Bahçıvan, Türkiye'nin herkese büyük maddi ve manevi bedeller ödeten çatışma dönemini ve ortamını bir süredir geride bıraktığını belirterek, "Barıştan herkesin kazançlı çıktığını bugün hepimiz yaşayarak görüyoruz. Bunun kıymetini herkes çok iyi bilmeli" dedi.
Bahçıvan, Ortadoğu'da kördüğüme dönüşen politik gelişmelerin başka açılardan olduğu gibi dış pazar açısından da Türkiye'yi olumsuz etkilediğini aktardı.
Son derece kaygan bir politik zemine sahip olan Ortadoğu'da akılcı politikalar eşliğinde dikkatli ve dengeli adımların atılmasına önem verilmesi gerektiğini kaydeden Bahçıvan, bunu yaparken, barış ve huzurun sağlanması doğrultusunda dünya kamuoyunu harekete geçirecek çabalara da hız verilmesi gerektiğine inandıklarını dile getirdi.
Anayasa konusuna da değinen Bahçıvan, Türkiye'deki anayasal gelişmelerin toplum mühendisliği mantığı eşliğinde yaşanırken toplumun kendisinin seyirci durumunda kalmış veya kalmak zorunda bırakıldığını söyledi.

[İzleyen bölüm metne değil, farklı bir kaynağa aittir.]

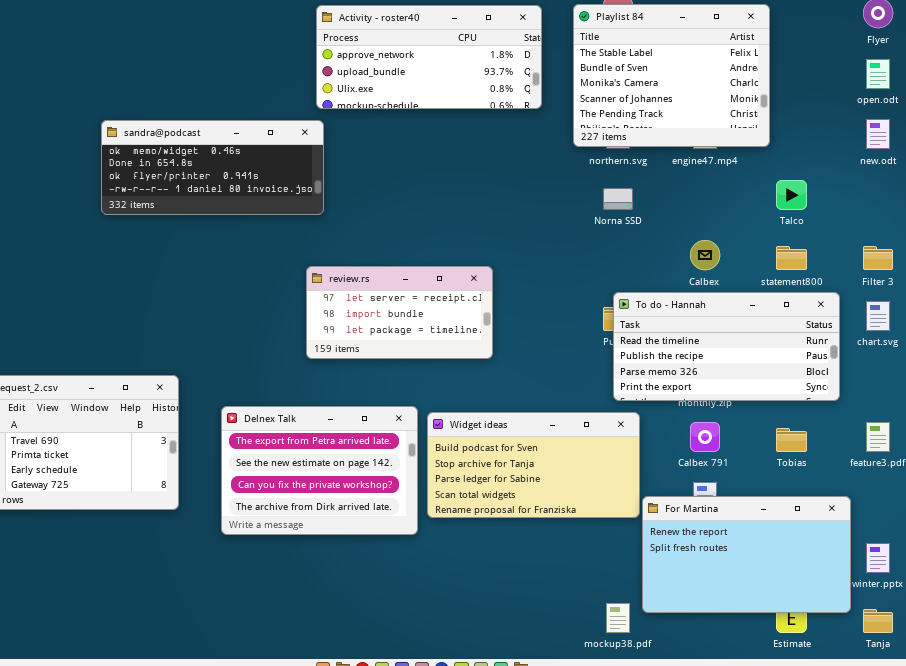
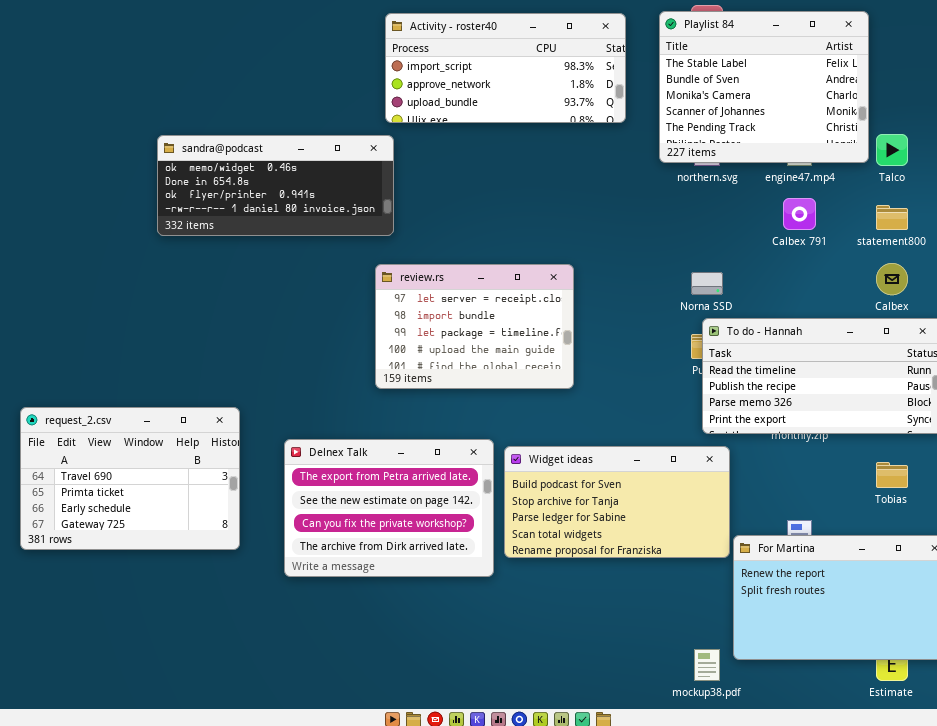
Activity - roster40: [316,5,542,109] -> [385,13,626,123], scrolled up 1 row
Talco: [776,180,807,210] -> [876,134,908,166], moved
Norna SSD: [603,188,633,210] -> [691,272,723,295], moved
Calbex: [690,240,720,270] -> [876,263,908,295], moved
statement800: [776,246,807,270] -> [876,205,908,230], moved
review.rs: [306,266,493,359] -> [375,264,574,389], resized
Calbex 791: [690,422,720,452] -> [783,198,816,230], moved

Yeni, sivil demokratik anayasaya toplumun büyük bir çoğunluğunun destek verdiğini vurgulayan Bahçıvan, "Bu toplumsal anlayışa ve desteğe siyasi partilerimiz gereken önemi verip, toplumumuzu arzu ettiği yeni anayasaya mutlaka kavuşturmaları gerektiğine inanıyorum" dedi.
Dış kredinin uzun vadeli yabancı sermaye yatırımının kendileri için büyük bir ihtiyaç olduğunu vurgulayan Bahçıvan, şunları kaydetti:
"Bunun için de hukuksal güvenceye sahip olmak bir zorunluluk arz ediyor. Gelişmiş demokratik ülkeler liginde, bürokratik saltanatın yokluğunu dikkatinize sunmak istiyorum. Bürokratik kibir, buyurganlık ve hesap vermezlik Türkiye'de bir sorun olarak varlığını sürdürmeye devam ediyor. Siyasetçi yanlış yaptığında bedelini seçimi kaybederek, müteşebbis yanlış yaptığında bedelini ekonomik zararla; hatta iflas ederek, özel sektör çalışanı yanlış yaptığında bedelini işini kaybederek ödüyor. Peki, bürokrat yanlış yaptığında niye bedel ödemiyor? Bu çarpık ve adaletsiz duruma artık daha fazla kayıtsız kalınamaz. Türkiye'de yaşanması arzu edilen dönüşüme bürokrasi de mutlaka uyum sağlamalı. Bu amaçla, yasalarımızdaki bürokratik imtiyazların kaldırılması, bürokrasinin de performans kriterlerine tabi olması gerektiğine inanıyoruz. Kapsamlı bir demokratikleşme paketi, yeni, sivil demokratik bir anayasa; ülkemizde arzu ettiğimiz yeni bir heyecan ve umut dalgasını yaratacaktır. Bu aynı zamanda, Türkiye'yi bölgemizde ve dünyada yıldızı parlak bir konuma getirecektir. İstanbul Sanayi Odası olarak, ülkemizin bunu başaracağına inanıyoruz. Bu başarıya giden yolda her türlü desteği vermeye hazırız.
Sonuç olarak, küresel ekonomik risklerin giderek arttığı bir dönemde karamsarlık bize hiçbir şey kazandırmaz. Temkinli bir iyimserlik eşliğinde üretim aşkımızı koruyarak yolumuza devam etmemiz gerektiğine inanıyorum."